Unakıtan, kamu bankalarında arkadaşlarının fedakarca çalıştığını ifade
ederek, şunları kaydetti:
''Her türlü riski üzerlerine alarak çalışıyorlar. Neden? Bir yere kredi
verebilmek için... Kredi vermezseniz kimse bir şey demiyor. Vermezsen 'niye
vermedin' diyen yok, ama verirsen 10 tane müfettiş orada bekliyor. O zaman bu
yöneticiler nasıl iş yapar? İkide bir haklarında soruşturma, mahkeme... Bu
şartlar altında bankaları ileri bir duruma getiriyorlar. Kamu bankalarının karlı
duruma geçmelerinin nedeni şu, bu bankaları siyasilerin emrinden kurtardık.''
Bakan Unakıtan, biraz önce bir milletvekili arkadaşının yanına geldiğini ve
bir bankada bilirkişi olması için davette bulunduklarını söylediğini dile
getirerek, ''Halk Bankasından 11 milyon dolar kredi almış, kredi için Yalınayak
köyünde 100 dönüm arazi, bilmem neresinde 2 daire... Topla topla 200 bin dolar
etmez. Köyü satsan o kadar etmez. O tarihte kimse siyasi iktidar, emir vermiş,
kredi verilmiş. Biz onları kaldırdık, ondan dolayı bu bankalar kar ediyor'' diye
konuştu.

-''HÜKÜMETE BAKIN, HÜKÜMETE''-

CHP Antalya Milletvekili Feridun Baloğlu'nun ''Yimpaş'' ile ilgili laf
atması üzerine Unakıtan, bunun, konularıyla ilgisinin bulunmadığını söyledi.

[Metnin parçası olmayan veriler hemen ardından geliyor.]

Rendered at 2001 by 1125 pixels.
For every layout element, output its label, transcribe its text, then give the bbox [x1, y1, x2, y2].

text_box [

KOBİ'lere verilen kredilere de değinen Unakıtan, sözlerini şöyle tamamladı:
''KOBİ'ler bugün ucuz kredi alıyorsa, bunu sağlayan Halk Bankası değil,
Hükümettir. Aradaki faiz farkını biz Hükümet olarak ödüyoruz. Bu farkı hangi
bankaya verseniz, seve seve kredi verir. Halk Bankası KOBİ'lere kredi vermeye
devam edecek. Burada 'Benim çiftçim, köylüm' diye konuşuluyor. O çiftçinin,
köylünün nasıl kredi aldığına bakan yok. Çiftçi bugün ucuz kredi alıyorsa, bu
hükümet tarafından veriliyor. Hükümetin yaptığını bankalarla karıştırmayınız.

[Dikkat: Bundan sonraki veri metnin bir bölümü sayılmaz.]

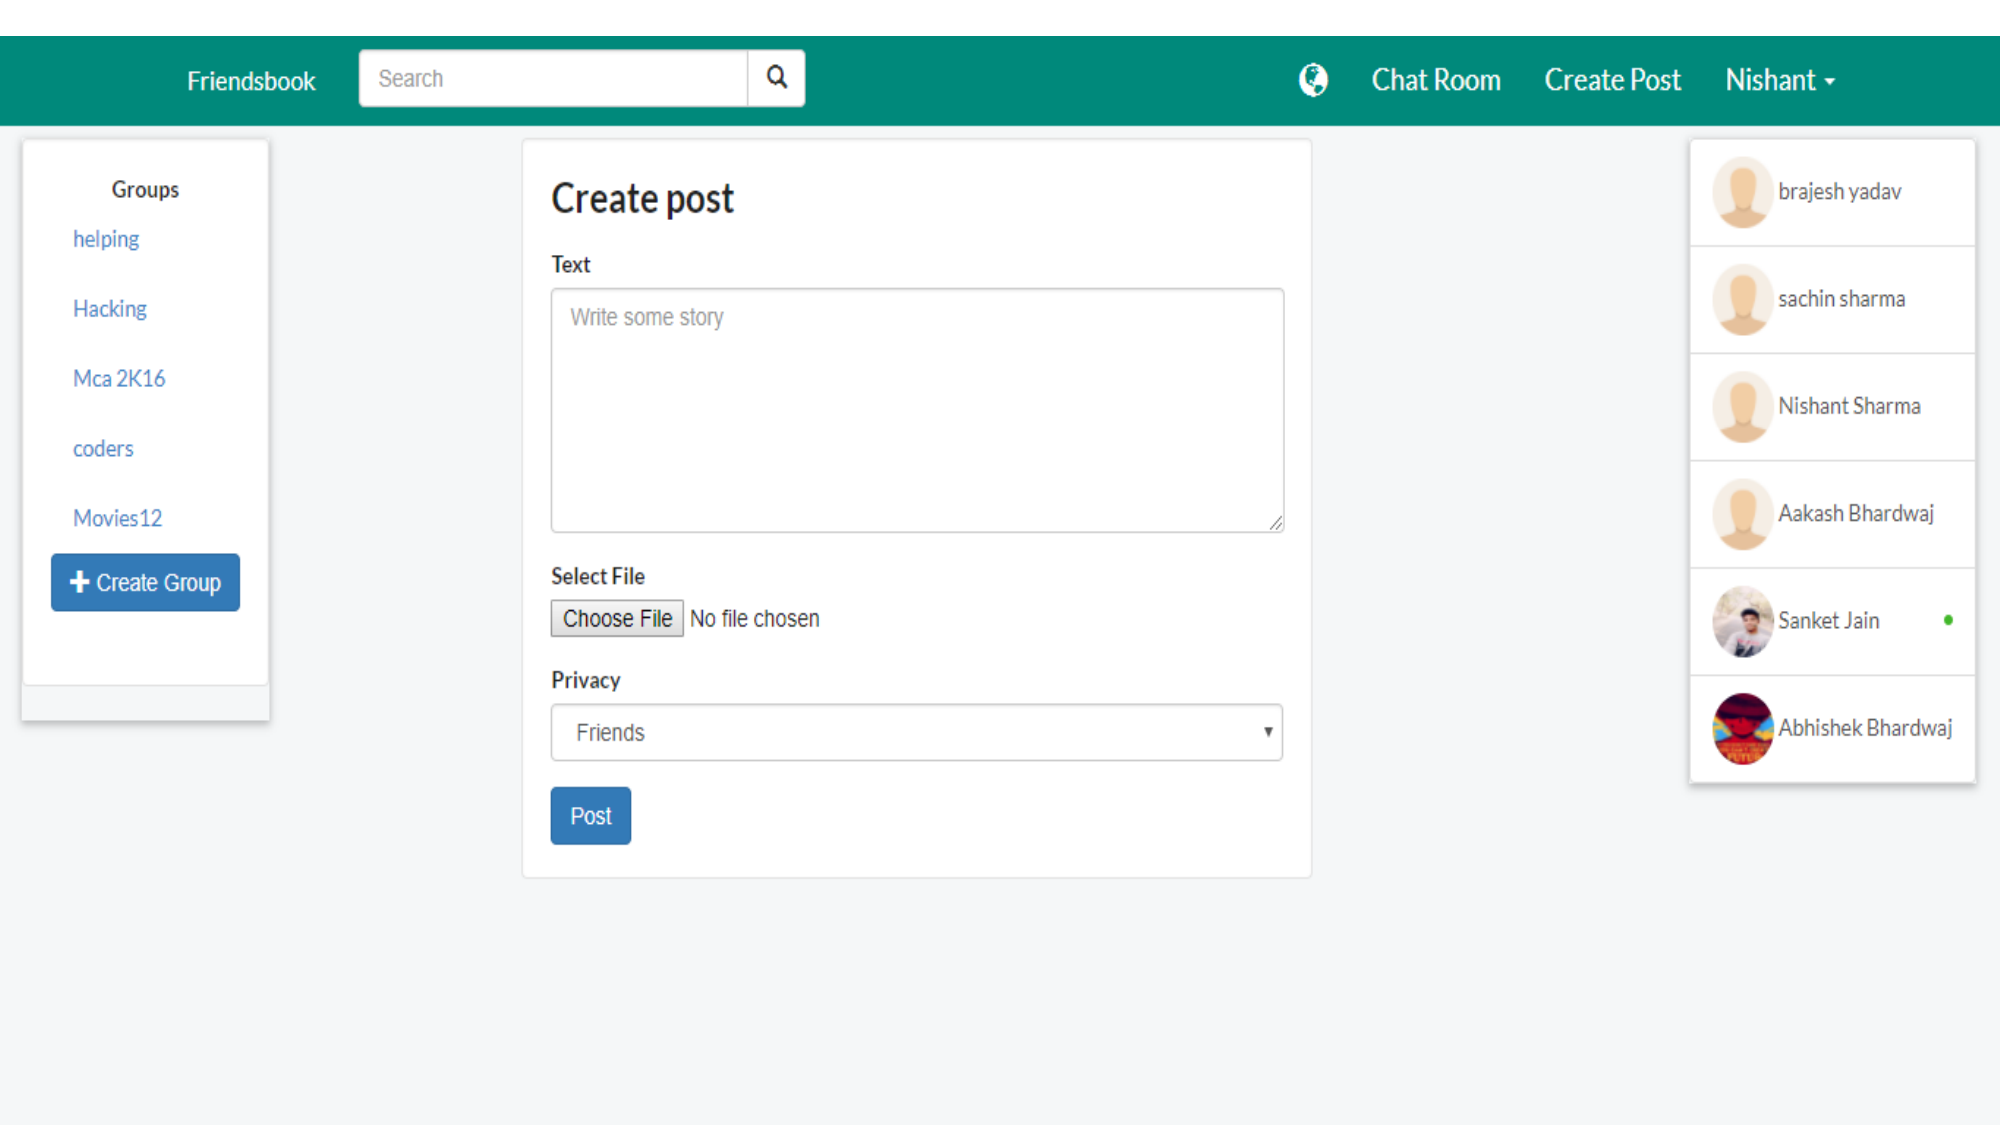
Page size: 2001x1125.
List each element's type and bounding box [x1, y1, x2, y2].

list [0, 36, 2000, 1125]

Bankam bitti bu iş gitti... Bu Hükümet giderse bu iş biter. Hükümete bakın
hükümete...''
Genel Kurulda daha sonra kamu bankalarının yeniden yapılandırılması ile
hisse satış işlemleri için tanınan ve 2005'te sona eren 5 yıllık sürenin 10 yıla
çıkarılmasını öngören yasa teklifi kabul edilerek yasalaştı.